Hard money loans for bad credit used to be a thing back in the housing bubble years of 2003-2007. Borrowers with low credit scores (350 to 550) or recent foreclosure activity could get a hard money loan — assuming they had enough equity in their property, which was often the main qualifier for financing.
Things changed after the 2010 Dodd-Frank Wall Street Reform and Consumer Protection Act (Dodd-Frank) established new standards for Qualified and Non-Qualified mortgages (Non-QM). The law mandated new Ability To Repay requirements for lenders making a loan against a consumer’s primary residence (consumer purpose loan). Lenders must show that a consumer has an acceptable credit score (620+ FICO) and can afford the mortgage payments to be classified as a qualified mortgage. (Some FHA lenders will allow a 580 FICO score.)
Due to the reckless lending during the housing bubble years that led to the Great Recession and prompted the new regulations of Dodd-Frank, institutional financing for borrowers in the 500-600 FICO score range hasn’t come back.
This is important to borrowers and hard money lenders because of the implications for the two possible exit strategies with a hard money loan – refinance or sell the property.
Hard money borrowers with bad credit who want to refinance the property into a long-term residential loan often run into setbacks.
Bad credit takes time to recover.
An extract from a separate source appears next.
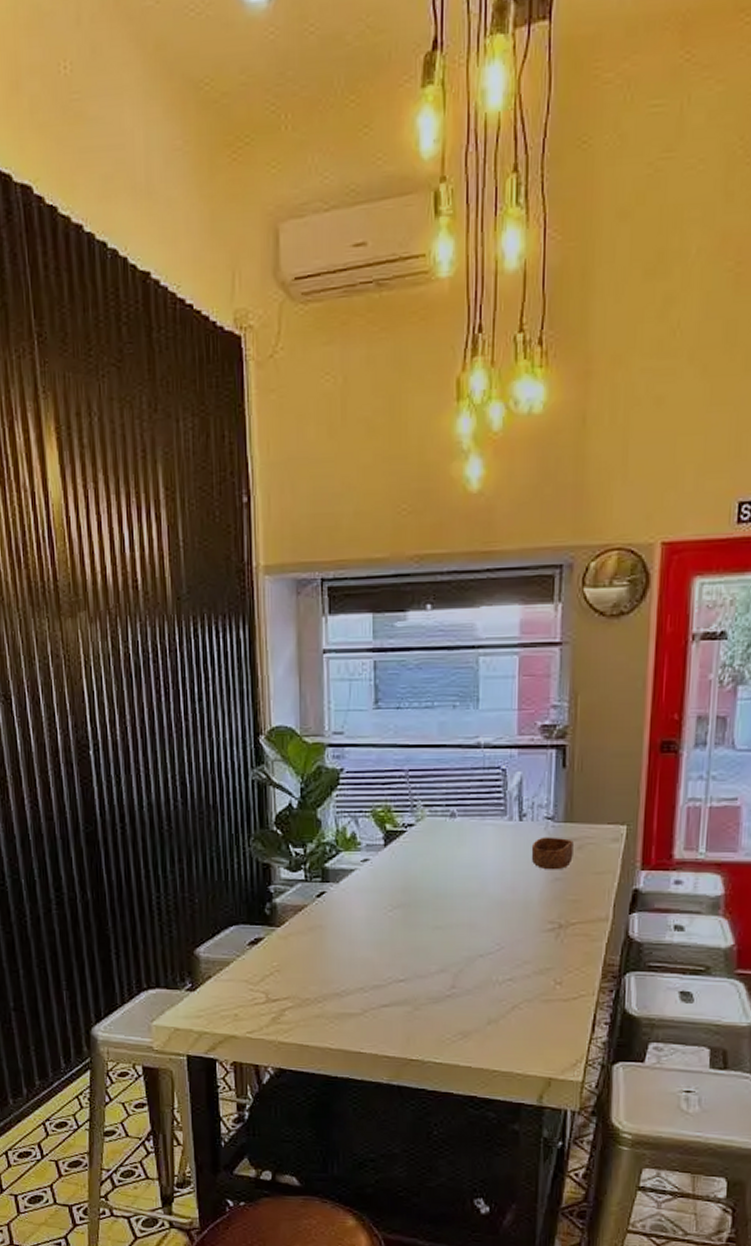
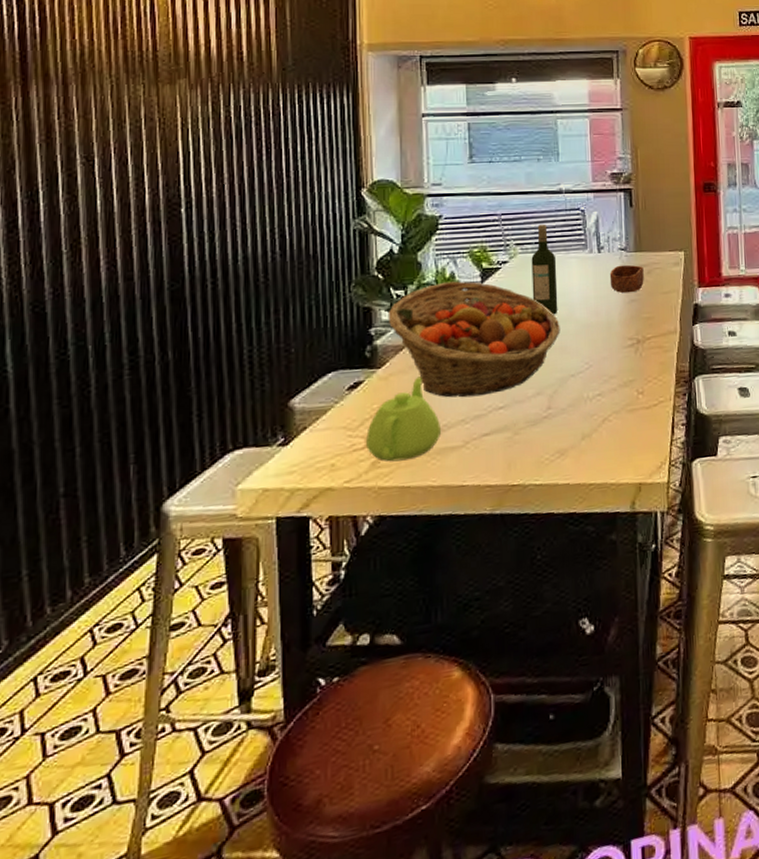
teapot: none [267,939,339,1020] -> present [366,376,440,462]
fruit basket: none [287,843,470,966] -> present [388,281,560,398]
wine bottle: none [440,783,470,888] -> present [531,224,558,315]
During the rebuilding phase, old accounts like charge-offs and judgments can reappear on a person’s credit report, knocking their credit 50-60 points and out of the qualifying range for a new loan, all within a month. I’ve seen it happen numerous times during my 22 years in the business.
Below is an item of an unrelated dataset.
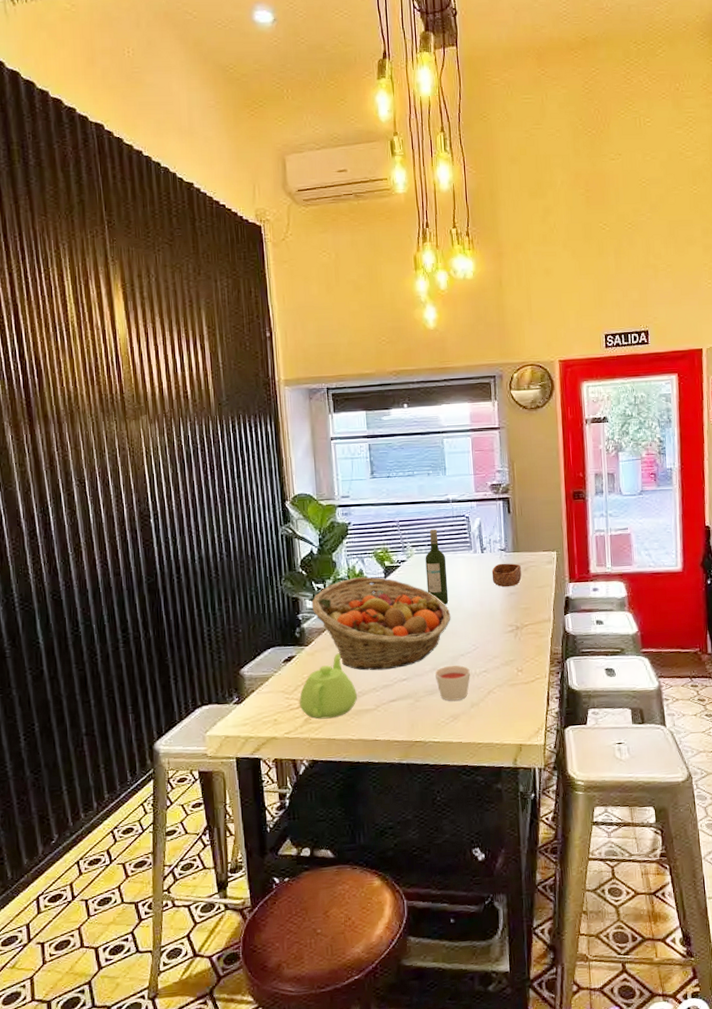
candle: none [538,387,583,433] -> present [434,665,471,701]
Hard money lenders need to know that the borrower has a viable exit strategy. As a mortgage broker, it is our responsibility to pre-qualify the borrower to make sure they can refinance into long-term financing. I won’t do a hard money loan for a borrower with bad credit whose exit strategy is to refinance, unless the hard money loan is for 24-36 months, giving the borrower enough time to improve their credit.
If a hard money borrower with bad credit intends to sell the property within a 12-month loan term, it’s more likely we could do the loan. However, it’s not a guarantee. I’ve experienced a few occasions over the years when the lender refused to do the loan because the borrower’s personal credit was just so bad (460 FICO score). The lender worried the borrower would file bankruptcy, tying up the property for several months without payments, adding extra work that the lender didn’t want.
Hard money loans for bad credit are hard to come by because there isn’t take-out financing for 500-600 FICO score borrowers. Because that market doesn’t exist due to regulations, hard money lenders are apprehensive about making new loans to borrowers with bad credit unless the term is long enough (24-36 months), or the exit strategy is to sell the property.